— Problem —
Write out the lines from the rows below word for word, starting at the line with "compromete o exercício" and continuing up to and including the line with "Point de départ et parcours". Leave the pictures out.

Start of Data supplied

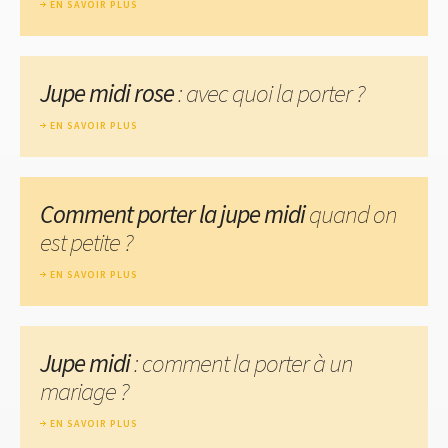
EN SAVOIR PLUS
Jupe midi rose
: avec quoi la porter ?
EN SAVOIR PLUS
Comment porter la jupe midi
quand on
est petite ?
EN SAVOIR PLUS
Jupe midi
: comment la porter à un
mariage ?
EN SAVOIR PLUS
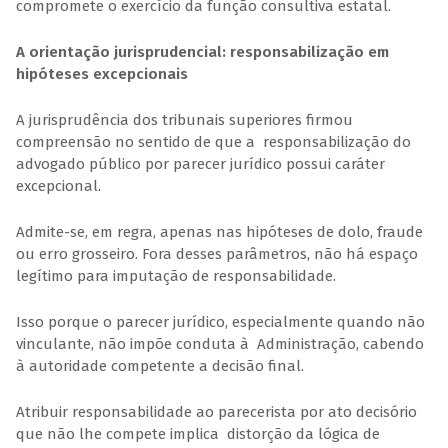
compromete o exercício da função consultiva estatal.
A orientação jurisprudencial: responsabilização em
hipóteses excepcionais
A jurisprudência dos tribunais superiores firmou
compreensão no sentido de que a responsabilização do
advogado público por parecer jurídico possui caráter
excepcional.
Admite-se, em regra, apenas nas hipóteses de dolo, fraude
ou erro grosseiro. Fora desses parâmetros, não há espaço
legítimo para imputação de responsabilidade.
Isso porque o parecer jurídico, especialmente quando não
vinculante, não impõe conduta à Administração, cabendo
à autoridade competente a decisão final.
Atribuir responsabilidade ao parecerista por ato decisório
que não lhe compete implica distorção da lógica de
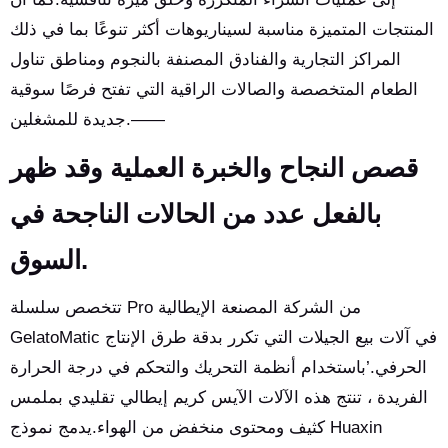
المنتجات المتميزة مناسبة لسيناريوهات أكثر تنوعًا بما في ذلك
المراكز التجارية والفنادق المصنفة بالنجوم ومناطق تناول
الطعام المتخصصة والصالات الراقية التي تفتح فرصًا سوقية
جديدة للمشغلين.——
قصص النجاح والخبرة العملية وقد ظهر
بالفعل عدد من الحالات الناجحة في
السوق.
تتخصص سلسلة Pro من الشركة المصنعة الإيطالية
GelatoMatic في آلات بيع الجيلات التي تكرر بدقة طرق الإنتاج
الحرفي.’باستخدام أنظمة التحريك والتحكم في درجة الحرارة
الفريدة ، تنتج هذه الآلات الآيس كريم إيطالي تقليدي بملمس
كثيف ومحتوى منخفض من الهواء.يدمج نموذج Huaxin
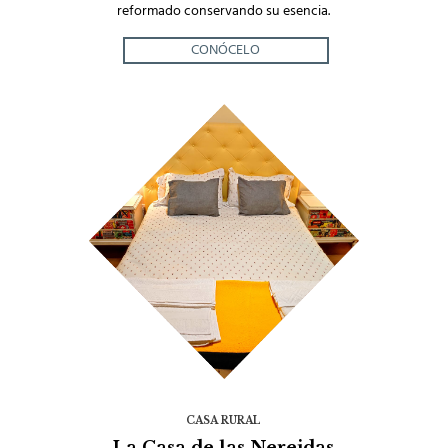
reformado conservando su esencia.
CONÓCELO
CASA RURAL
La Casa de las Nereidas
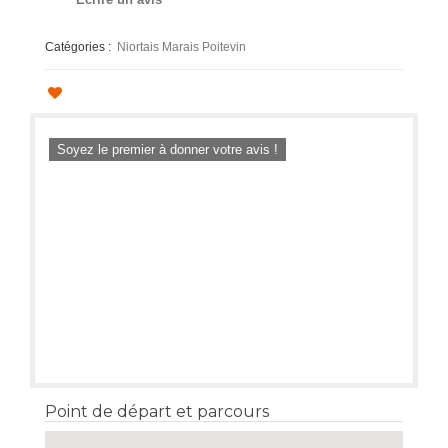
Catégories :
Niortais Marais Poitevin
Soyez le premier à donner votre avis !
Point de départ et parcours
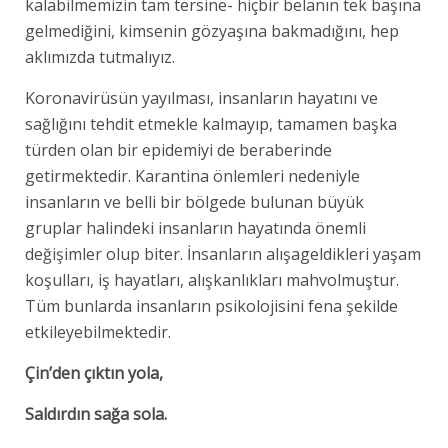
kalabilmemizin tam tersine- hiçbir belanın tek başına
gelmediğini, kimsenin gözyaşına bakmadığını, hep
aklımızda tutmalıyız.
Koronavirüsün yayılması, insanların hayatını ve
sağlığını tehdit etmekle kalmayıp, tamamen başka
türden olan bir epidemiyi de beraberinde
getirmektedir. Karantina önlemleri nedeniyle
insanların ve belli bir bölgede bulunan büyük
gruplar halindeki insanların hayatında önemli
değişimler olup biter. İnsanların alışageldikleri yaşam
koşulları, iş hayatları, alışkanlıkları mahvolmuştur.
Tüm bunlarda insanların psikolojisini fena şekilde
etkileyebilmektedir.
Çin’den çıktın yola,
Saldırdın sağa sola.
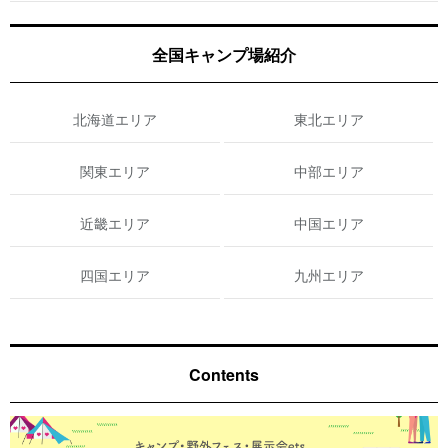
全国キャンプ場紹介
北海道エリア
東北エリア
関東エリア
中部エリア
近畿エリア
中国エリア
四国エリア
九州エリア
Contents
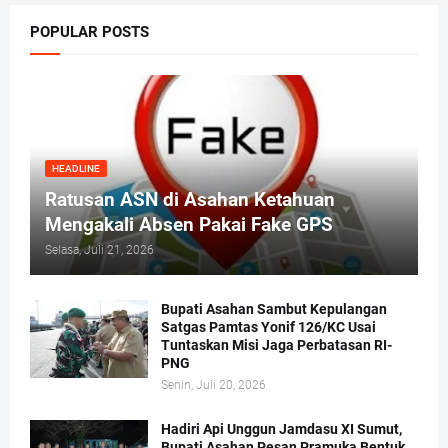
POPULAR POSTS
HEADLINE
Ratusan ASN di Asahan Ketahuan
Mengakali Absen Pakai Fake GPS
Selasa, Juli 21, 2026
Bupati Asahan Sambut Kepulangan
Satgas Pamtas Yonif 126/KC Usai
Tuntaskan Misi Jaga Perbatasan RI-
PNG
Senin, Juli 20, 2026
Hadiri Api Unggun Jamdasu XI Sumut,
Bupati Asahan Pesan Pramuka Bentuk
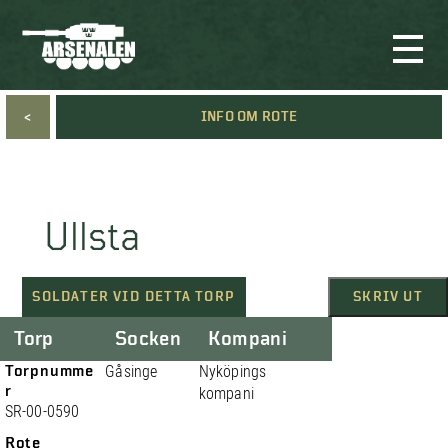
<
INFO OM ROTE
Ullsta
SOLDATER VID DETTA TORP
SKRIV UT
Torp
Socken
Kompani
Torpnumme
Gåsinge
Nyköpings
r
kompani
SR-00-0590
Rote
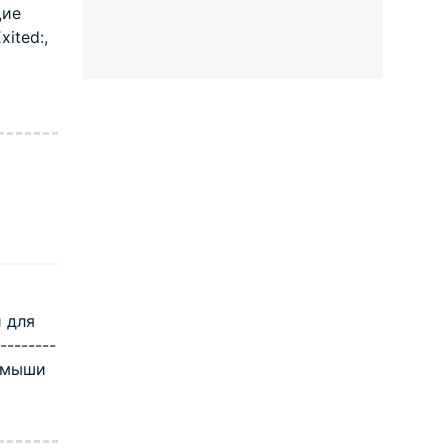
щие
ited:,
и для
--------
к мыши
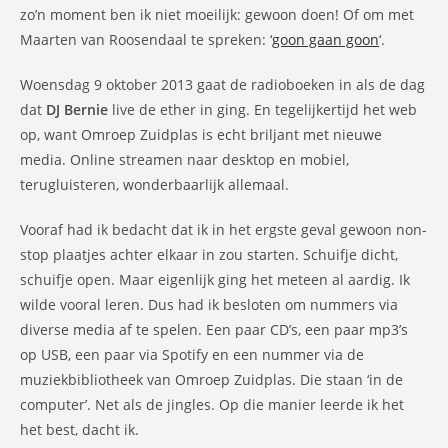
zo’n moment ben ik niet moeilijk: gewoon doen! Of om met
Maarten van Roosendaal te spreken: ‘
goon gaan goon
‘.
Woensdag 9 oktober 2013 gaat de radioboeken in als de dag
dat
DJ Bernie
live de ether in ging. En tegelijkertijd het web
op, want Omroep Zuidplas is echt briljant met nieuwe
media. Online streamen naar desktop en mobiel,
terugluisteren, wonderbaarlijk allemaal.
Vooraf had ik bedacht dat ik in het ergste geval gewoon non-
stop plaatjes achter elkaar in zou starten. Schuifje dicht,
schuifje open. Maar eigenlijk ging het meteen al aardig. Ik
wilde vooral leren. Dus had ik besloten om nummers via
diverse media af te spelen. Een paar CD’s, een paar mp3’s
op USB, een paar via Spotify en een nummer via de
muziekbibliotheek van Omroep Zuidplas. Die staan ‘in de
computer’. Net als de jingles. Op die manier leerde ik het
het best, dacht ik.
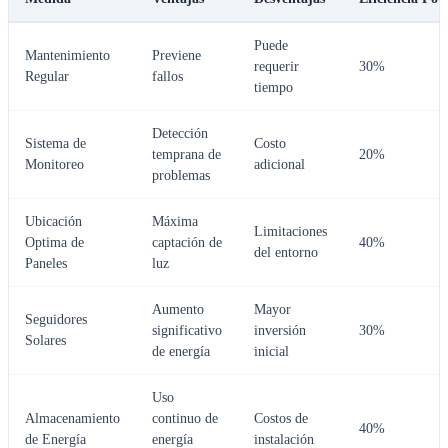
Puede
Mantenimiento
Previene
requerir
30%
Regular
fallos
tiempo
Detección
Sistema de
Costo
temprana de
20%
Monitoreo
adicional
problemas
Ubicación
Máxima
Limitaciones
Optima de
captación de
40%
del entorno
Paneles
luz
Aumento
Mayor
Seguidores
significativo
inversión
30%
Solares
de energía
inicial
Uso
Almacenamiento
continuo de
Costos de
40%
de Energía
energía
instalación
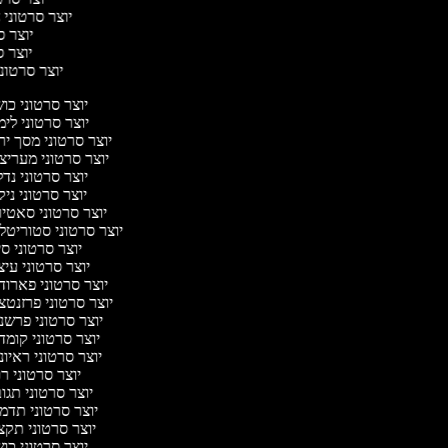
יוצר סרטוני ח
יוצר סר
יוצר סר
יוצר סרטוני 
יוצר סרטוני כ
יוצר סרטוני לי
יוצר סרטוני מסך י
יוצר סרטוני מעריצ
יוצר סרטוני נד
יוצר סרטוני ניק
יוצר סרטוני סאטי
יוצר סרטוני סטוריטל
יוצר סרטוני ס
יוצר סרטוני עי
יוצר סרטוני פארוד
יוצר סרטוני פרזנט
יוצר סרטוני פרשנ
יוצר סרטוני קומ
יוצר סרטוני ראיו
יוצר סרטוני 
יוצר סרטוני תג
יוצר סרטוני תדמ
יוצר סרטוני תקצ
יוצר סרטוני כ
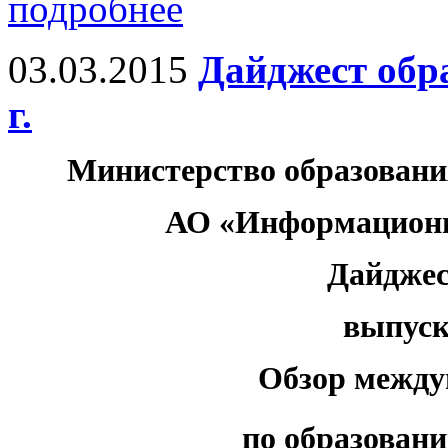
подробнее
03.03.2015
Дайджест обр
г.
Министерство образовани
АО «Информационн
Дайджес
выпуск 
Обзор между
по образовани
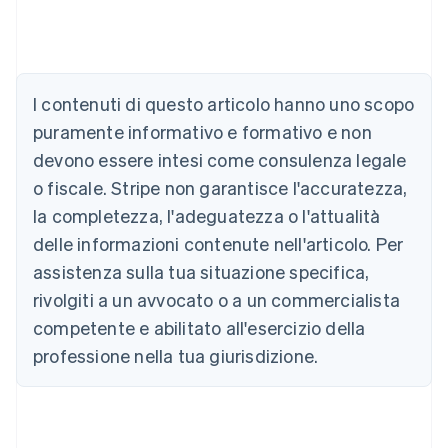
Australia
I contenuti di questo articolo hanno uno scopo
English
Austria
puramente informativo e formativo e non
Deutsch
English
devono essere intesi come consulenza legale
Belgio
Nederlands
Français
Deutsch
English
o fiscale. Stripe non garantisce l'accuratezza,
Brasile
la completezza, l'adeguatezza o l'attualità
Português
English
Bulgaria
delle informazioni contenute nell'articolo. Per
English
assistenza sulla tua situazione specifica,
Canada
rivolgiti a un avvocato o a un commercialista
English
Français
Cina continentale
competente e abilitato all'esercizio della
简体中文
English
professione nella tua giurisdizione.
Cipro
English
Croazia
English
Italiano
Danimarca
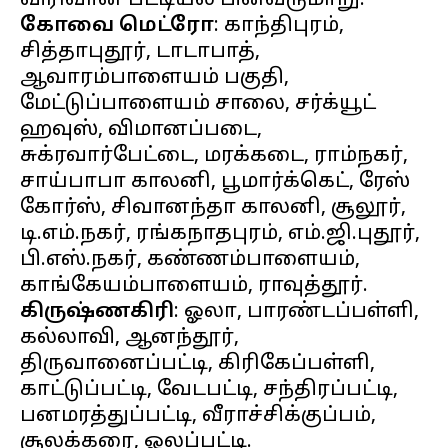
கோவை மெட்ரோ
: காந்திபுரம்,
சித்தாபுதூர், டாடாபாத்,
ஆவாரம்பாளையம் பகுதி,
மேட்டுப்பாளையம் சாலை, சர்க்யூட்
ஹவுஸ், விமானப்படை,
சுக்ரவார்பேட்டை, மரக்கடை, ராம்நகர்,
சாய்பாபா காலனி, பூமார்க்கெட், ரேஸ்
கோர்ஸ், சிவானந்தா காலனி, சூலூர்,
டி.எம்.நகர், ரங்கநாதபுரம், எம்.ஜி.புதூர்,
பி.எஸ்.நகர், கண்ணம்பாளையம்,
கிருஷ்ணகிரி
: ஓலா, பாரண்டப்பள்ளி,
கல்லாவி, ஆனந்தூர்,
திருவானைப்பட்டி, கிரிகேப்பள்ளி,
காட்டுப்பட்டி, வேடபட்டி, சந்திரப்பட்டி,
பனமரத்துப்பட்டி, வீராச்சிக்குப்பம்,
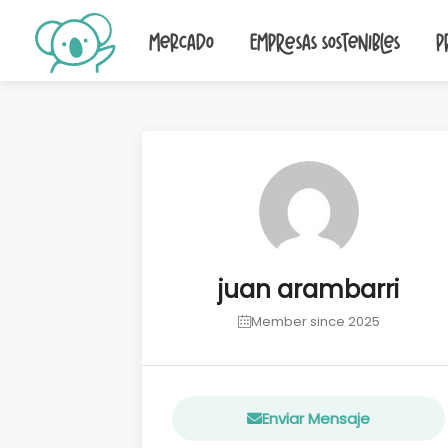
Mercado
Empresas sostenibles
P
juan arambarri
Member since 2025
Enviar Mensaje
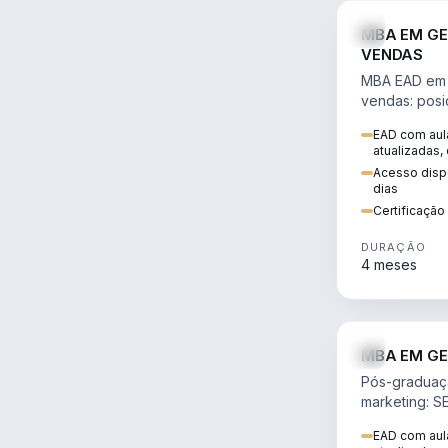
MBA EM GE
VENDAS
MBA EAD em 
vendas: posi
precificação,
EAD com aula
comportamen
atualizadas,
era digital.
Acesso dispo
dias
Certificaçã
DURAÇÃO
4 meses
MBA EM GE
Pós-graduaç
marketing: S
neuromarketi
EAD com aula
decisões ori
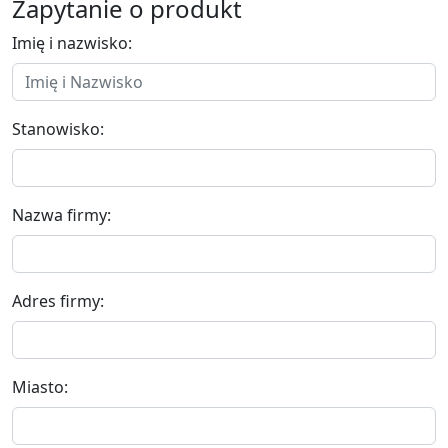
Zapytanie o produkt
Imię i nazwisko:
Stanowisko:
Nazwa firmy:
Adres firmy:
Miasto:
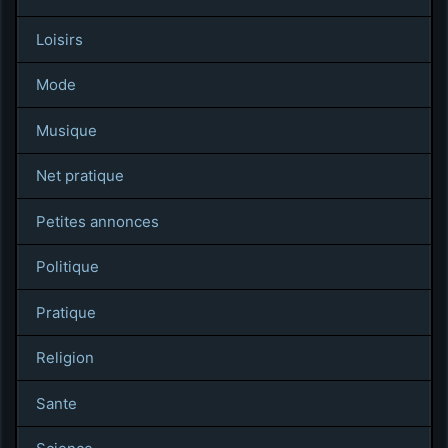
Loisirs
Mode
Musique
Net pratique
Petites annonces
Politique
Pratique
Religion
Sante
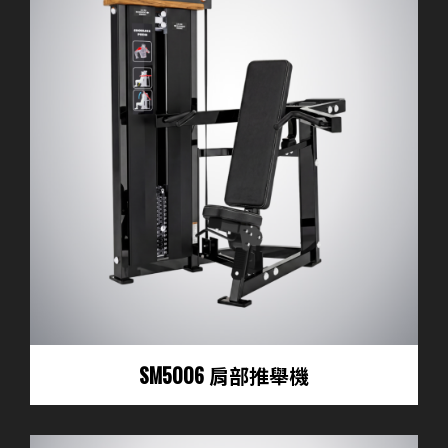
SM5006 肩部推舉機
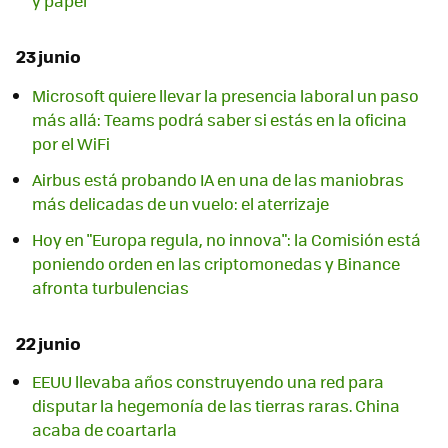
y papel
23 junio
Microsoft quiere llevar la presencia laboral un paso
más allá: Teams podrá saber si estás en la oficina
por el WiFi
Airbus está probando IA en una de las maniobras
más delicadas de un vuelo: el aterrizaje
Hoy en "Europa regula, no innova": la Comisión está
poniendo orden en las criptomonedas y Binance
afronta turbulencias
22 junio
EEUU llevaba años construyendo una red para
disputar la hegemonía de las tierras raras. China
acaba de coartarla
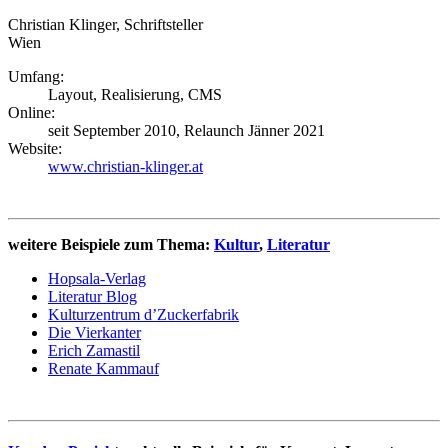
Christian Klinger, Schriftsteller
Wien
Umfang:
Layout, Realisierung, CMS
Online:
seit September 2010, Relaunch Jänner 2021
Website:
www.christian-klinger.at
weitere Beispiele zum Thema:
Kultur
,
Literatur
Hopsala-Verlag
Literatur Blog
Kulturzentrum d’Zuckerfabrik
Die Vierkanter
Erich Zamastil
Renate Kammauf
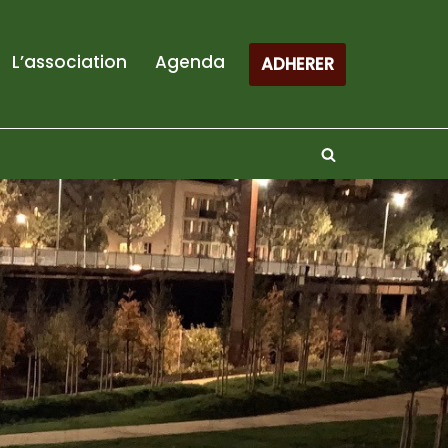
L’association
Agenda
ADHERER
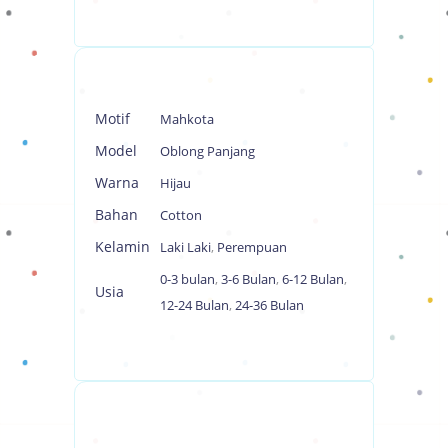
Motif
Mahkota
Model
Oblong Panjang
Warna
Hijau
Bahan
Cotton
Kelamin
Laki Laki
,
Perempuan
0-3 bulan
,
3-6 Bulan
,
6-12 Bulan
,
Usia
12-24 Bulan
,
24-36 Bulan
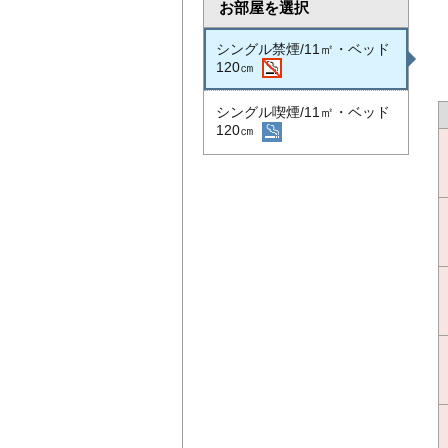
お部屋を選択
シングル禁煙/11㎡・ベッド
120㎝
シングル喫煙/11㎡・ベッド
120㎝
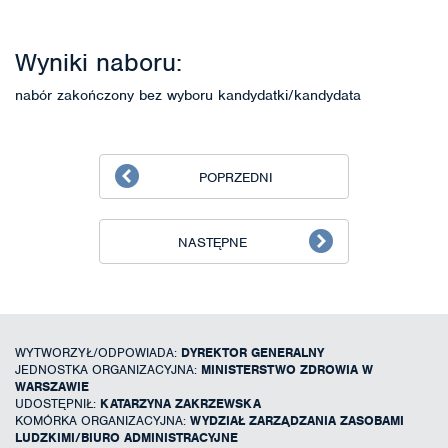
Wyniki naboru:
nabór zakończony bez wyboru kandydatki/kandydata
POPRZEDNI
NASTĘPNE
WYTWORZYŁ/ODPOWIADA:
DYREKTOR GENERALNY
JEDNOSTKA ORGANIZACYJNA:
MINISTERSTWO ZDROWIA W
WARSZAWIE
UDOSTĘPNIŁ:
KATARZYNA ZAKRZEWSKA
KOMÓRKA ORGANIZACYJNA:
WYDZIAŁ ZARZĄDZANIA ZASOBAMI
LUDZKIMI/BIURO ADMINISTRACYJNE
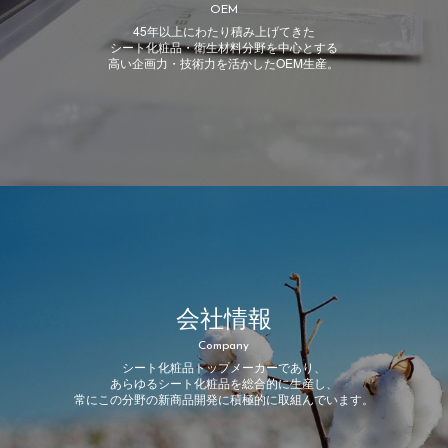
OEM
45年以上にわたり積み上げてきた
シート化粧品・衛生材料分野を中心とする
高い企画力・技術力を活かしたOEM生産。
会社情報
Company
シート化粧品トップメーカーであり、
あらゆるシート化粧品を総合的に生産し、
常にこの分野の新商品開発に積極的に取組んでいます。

End of Data supplied

— Solution to this task —
compromete o exercício da função consultiva estatal.
A orientação jurisprudencial: responsabilização em
hipóteses excepcionais
A jurisprudência dos tribunais superiores firmou
compreensão no sentido de que a responsabilização do
advogado público por parecer jurídico possui caráter
excepcional.
Admite-se, em regra, apenas nas hipóteses de dolo, fraude
ou erro grosseiro. Fora desses parâmetros, não há espaço
legítimo para imputação de responsabilidade.
Isso porque o parecer jurídico, especialmente quando não
vinculante, não impõe conduta à Administração, cabendo
à autoridade competente a decisão final.
Atribuir responsabilidade ao parecerista por ato decisório
que não lhe compete implica distorção da lógica de
المنتجات المتميزة مناسبة لسيناريوهات أكثر تنوعًا بما في ذلك
المراكز التجارية والفنادق المصنفة بالنجوم ومناطق تناول
الطعام المتخصصة والصالات الراقية التي تفتح فرصًا سوقية
جديدة للمشغلين.——
قصص النجاح والخبرة العملية وقد ظهر
بالفعل عدد من الحالات الناجحة في
السوق.
تتخصص سلسلة Pro من الشركة المصنعة الإيطالية
GelatoMatic في آلات بيع الجيلات التي تكرر بدقة طرق الإنتاج
الحرفي.’باستخدام أنظمة التحريك والتحكم في درجة الحرارة
الفريدة ، تنتج هذه الآلات الآيس كريم إيطالي تقليدي بملمس
كثيف ومحتوى منخفض من الهواء.يدمج نموذج Huaxin
reformado conservando su esencia.
CONÓCELO
CASA RURAL
La Casa de las Nereidas
Catégories :
Niortais Marais Poitevin
Soyez le premier à donner votre avis !
Point de départ et parcours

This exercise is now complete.